= DATA PROVIDED =
↓↓↓

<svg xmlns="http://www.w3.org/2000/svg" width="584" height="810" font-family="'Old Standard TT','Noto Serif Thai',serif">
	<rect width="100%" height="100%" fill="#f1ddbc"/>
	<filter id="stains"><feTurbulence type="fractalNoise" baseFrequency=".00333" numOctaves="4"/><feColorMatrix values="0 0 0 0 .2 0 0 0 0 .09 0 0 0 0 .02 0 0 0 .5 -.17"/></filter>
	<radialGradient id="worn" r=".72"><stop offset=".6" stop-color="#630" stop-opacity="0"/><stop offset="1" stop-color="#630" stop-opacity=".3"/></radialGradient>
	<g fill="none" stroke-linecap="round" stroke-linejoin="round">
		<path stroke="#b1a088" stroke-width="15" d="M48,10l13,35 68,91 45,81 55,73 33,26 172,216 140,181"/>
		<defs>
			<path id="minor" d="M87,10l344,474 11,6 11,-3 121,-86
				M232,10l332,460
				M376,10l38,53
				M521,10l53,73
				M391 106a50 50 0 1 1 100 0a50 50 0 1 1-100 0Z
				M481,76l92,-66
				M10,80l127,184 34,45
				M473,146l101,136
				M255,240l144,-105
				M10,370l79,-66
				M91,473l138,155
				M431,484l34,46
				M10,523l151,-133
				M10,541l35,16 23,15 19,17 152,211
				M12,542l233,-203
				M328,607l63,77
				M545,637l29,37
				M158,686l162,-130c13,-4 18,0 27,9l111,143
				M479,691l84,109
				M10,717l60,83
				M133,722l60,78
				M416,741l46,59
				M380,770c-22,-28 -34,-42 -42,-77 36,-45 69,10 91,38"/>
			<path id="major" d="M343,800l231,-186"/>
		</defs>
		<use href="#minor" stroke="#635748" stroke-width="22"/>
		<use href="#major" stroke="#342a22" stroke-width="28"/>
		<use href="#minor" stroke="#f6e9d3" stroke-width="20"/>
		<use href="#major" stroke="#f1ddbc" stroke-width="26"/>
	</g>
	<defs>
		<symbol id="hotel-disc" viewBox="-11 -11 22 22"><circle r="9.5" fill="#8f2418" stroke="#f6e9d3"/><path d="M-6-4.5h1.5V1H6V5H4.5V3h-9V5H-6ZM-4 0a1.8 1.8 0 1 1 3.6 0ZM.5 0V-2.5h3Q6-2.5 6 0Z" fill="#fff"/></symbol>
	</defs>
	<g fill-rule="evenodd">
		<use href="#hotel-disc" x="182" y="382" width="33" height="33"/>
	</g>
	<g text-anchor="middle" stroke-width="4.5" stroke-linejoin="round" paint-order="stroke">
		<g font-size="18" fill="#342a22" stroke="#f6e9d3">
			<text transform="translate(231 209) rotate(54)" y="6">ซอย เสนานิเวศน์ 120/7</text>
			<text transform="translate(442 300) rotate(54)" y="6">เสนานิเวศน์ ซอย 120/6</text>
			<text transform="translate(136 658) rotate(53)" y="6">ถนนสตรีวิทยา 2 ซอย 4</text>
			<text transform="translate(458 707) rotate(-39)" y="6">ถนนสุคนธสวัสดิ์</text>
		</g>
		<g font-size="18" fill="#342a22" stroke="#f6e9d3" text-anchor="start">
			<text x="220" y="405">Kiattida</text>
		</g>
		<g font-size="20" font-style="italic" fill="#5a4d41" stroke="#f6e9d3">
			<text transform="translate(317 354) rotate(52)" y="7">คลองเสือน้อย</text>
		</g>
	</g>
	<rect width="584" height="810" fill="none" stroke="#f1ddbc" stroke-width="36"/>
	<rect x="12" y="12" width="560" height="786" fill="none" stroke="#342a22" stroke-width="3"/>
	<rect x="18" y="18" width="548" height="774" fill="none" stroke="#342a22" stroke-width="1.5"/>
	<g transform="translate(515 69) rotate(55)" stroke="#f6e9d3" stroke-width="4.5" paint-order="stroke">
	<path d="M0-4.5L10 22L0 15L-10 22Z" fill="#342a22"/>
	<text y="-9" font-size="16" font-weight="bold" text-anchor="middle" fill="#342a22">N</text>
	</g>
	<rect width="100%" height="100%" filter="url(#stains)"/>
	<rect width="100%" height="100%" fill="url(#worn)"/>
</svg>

↑↑↑
↓↓↓

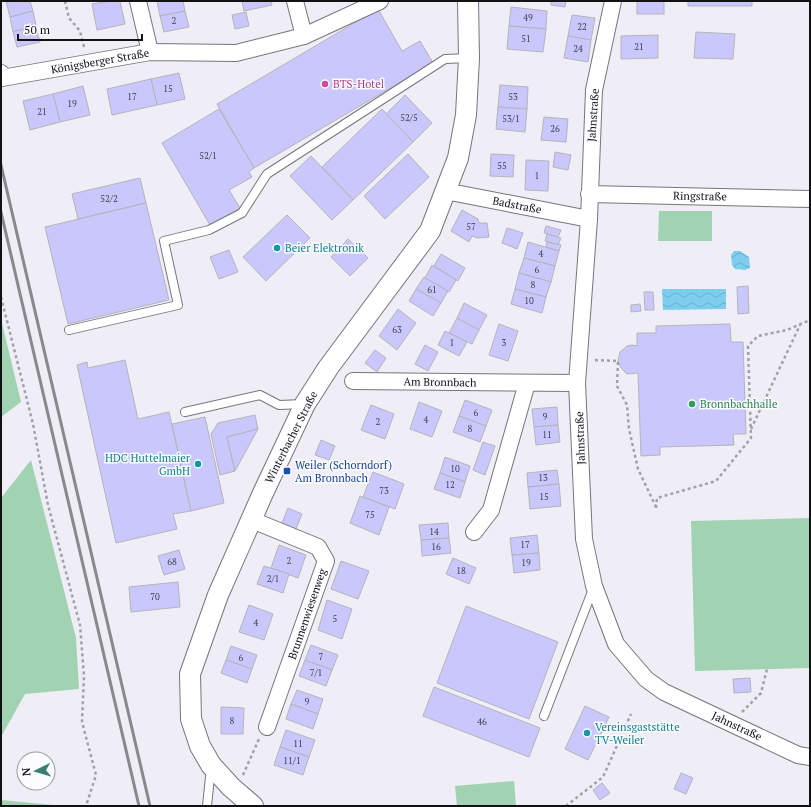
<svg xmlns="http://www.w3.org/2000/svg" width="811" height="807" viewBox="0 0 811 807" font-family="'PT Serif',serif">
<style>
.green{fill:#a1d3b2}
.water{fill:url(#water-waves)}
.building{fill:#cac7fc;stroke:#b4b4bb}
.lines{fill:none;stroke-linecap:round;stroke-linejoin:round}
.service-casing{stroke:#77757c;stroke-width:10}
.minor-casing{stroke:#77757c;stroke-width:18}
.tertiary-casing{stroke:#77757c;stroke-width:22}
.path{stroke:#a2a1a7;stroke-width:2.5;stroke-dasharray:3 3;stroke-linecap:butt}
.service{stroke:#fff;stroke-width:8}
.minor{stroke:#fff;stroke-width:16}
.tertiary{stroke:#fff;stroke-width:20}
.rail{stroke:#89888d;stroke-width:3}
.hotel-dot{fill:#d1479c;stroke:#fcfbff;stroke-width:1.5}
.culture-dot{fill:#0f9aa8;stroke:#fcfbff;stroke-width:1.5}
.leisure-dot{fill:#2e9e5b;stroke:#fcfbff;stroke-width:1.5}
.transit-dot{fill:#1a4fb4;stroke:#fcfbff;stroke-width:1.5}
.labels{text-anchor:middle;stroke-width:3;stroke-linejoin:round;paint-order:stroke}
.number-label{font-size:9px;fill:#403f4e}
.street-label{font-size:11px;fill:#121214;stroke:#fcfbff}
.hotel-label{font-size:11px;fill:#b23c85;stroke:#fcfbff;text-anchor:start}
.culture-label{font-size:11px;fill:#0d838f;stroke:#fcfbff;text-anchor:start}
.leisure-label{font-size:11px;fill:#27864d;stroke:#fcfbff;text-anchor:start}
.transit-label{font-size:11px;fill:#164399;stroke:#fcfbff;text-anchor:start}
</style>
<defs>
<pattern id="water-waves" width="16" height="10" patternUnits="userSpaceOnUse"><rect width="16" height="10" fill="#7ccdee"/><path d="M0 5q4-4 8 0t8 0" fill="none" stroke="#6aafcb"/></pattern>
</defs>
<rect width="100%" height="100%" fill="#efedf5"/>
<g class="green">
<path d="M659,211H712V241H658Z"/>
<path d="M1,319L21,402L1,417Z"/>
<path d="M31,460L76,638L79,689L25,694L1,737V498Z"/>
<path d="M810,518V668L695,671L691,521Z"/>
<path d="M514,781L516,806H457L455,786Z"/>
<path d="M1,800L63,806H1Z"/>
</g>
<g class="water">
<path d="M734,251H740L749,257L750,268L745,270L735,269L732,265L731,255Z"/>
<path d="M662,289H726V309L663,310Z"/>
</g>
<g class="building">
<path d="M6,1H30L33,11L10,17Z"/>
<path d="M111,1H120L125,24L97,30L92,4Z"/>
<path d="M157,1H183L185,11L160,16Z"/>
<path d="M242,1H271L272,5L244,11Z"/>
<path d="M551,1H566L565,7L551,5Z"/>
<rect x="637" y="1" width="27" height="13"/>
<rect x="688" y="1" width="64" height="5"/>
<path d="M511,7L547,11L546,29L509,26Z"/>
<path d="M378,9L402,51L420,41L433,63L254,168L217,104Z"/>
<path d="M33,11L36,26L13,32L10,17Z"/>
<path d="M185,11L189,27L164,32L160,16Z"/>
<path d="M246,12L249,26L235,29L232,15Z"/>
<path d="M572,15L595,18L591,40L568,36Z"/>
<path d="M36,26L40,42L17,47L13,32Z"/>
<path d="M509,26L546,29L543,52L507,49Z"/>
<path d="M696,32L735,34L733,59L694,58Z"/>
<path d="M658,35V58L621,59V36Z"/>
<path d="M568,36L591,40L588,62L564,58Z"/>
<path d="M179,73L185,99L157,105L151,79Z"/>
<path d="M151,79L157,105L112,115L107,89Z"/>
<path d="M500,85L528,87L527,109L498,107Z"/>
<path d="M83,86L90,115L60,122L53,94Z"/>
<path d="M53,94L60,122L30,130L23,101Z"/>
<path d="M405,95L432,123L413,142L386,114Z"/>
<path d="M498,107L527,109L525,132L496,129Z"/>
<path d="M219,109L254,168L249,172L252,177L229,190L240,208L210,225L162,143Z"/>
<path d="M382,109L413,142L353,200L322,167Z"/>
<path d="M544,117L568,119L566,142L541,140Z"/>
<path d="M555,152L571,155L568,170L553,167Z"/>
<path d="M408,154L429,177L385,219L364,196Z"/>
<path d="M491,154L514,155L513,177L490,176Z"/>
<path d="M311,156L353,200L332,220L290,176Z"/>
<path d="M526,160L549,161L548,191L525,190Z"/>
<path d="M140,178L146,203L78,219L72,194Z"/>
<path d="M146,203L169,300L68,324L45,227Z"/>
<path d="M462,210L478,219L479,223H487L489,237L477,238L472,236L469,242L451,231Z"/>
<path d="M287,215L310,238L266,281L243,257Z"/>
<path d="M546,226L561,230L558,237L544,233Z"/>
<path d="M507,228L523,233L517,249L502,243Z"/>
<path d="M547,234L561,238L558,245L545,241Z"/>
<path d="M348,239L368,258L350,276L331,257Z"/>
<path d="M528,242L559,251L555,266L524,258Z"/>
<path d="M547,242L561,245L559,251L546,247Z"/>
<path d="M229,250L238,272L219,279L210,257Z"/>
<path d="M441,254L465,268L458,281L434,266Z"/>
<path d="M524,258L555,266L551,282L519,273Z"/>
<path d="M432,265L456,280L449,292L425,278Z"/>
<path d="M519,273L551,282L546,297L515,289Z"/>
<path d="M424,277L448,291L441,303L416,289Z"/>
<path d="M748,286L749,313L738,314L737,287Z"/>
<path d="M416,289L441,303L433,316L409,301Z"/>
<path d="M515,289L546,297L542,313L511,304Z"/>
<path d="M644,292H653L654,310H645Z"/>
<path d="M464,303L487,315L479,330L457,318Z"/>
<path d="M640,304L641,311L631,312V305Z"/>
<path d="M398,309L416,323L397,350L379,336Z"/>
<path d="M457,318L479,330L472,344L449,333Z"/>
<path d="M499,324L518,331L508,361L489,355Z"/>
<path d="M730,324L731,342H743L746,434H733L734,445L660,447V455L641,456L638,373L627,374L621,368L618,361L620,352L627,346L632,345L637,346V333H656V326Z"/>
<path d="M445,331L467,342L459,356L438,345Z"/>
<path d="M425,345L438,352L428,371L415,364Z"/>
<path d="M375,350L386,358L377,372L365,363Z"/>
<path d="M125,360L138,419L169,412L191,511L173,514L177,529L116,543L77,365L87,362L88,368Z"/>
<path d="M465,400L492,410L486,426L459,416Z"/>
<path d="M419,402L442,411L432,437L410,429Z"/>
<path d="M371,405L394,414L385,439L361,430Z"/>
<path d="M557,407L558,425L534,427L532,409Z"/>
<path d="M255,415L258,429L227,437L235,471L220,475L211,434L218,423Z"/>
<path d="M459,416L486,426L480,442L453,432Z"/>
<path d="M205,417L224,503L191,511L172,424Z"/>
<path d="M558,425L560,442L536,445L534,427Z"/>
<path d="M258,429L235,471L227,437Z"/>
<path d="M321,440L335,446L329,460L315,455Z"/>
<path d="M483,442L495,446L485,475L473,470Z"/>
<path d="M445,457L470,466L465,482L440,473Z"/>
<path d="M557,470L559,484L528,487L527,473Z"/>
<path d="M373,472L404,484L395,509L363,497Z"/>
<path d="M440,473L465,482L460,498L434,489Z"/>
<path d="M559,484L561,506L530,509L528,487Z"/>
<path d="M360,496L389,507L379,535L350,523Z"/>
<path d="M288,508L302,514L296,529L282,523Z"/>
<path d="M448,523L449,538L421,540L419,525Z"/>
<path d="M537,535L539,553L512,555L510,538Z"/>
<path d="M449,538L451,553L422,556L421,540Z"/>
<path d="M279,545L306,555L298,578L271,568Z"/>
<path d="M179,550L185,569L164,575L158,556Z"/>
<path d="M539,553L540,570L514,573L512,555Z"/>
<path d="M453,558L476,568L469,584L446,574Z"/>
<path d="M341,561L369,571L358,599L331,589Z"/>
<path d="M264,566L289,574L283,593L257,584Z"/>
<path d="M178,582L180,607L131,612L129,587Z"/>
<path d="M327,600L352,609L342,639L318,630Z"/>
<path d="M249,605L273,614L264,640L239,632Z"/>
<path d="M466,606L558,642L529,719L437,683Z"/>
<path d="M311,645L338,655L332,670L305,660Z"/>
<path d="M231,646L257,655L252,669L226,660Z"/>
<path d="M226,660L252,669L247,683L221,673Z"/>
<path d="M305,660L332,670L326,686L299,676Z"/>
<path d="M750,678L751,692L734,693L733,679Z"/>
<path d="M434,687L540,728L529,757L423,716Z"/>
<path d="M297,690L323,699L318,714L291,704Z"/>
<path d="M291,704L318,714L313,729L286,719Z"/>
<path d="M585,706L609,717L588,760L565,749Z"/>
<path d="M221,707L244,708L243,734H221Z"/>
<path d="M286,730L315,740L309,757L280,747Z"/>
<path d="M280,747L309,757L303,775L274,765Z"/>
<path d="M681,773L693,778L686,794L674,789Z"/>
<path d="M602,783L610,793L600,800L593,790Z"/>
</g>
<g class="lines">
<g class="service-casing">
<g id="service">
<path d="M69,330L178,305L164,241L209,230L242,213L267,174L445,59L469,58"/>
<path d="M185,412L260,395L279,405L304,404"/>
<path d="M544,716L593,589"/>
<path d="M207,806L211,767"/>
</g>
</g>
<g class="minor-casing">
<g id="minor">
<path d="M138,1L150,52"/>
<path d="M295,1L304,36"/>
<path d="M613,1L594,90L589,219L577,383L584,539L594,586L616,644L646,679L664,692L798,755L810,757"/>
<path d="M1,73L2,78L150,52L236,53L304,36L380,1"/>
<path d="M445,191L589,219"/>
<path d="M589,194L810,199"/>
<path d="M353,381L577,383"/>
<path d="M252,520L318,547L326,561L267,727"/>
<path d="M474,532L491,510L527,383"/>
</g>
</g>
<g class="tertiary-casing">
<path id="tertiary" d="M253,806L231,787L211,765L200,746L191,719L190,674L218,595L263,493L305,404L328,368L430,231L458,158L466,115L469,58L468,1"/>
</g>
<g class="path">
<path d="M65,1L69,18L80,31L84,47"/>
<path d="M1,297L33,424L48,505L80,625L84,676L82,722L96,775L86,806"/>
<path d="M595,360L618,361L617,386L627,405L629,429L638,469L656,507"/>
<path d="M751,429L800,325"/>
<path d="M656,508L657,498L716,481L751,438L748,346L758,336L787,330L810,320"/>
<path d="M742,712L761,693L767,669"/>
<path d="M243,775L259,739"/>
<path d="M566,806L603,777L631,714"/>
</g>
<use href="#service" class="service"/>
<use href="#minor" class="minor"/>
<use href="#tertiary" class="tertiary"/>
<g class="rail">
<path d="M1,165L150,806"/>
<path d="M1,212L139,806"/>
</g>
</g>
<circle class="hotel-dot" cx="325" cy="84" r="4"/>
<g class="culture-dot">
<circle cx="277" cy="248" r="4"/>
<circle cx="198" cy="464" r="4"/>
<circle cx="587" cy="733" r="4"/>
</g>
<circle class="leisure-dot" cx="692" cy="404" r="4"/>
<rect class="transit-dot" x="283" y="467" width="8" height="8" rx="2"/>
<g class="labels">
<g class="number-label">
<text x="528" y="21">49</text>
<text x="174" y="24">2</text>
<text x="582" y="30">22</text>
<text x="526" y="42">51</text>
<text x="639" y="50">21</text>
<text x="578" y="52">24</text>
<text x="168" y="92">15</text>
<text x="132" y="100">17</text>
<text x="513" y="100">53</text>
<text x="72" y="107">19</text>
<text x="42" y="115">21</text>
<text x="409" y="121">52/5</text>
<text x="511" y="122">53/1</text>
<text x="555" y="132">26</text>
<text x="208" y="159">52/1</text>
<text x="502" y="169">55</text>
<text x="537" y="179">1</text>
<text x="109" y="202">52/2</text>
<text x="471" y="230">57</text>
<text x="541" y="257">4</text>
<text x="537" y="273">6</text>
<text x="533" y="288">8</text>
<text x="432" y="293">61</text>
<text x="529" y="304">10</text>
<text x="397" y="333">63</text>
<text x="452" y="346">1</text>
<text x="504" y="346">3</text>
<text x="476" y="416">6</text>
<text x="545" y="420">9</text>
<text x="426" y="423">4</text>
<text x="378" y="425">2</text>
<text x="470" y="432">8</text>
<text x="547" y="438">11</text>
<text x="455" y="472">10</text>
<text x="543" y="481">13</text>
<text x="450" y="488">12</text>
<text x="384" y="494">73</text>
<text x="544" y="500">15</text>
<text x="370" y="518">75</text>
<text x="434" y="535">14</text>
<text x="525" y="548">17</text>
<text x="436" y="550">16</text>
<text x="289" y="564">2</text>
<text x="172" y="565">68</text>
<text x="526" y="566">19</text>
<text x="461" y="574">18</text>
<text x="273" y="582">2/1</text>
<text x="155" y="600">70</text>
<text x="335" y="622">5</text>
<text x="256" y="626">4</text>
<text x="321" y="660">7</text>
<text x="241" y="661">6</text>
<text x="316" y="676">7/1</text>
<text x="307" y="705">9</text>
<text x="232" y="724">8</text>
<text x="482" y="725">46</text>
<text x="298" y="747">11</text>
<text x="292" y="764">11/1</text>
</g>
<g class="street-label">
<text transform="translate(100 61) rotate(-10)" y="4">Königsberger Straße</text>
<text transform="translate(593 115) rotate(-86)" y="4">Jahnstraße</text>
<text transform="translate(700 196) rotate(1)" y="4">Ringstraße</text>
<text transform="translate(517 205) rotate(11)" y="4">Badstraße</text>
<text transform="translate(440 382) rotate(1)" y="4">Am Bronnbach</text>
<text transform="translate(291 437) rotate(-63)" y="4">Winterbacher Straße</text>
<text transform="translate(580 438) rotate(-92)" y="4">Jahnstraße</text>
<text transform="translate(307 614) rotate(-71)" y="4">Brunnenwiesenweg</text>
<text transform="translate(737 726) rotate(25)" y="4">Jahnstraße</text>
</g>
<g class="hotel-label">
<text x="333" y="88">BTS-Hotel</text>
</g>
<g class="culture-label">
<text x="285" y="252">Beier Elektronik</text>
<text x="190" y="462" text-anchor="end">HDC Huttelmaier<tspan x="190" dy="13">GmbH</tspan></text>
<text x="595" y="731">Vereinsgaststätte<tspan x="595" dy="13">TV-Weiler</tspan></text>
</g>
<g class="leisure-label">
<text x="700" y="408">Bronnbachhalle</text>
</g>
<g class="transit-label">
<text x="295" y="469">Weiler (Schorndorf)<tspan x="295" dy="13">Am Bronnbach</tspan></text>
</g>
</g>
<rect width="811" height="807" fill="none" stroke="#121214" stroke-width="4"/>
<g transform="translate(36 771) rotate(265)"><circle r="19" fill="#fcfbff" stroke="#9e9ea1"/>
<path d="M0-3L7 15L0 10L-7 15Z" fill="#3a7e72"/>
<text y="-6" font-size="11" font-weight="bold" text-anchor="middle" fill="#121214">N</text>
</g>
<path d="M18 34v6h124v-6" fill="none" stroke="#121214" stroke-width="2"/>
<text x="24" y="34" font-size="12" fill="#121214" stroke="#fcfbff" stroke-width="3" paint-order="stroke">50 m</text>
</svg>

↑↑↑

= ABOUT THIS TASK =
Every line in the entries above that mentions the word "linecap" must be shown.

= EXERCISE ANSWER =
	<g fill="none" stroke-linecap="round" stroke-linejoin="round">
.lines{fill:none;stroke-linecap:round;stroke-linejoin:round}
.path{stroke:#a2a1a7;stroke-width:2.5;stroke-dasharray:3 3;stroke-linecap:butt}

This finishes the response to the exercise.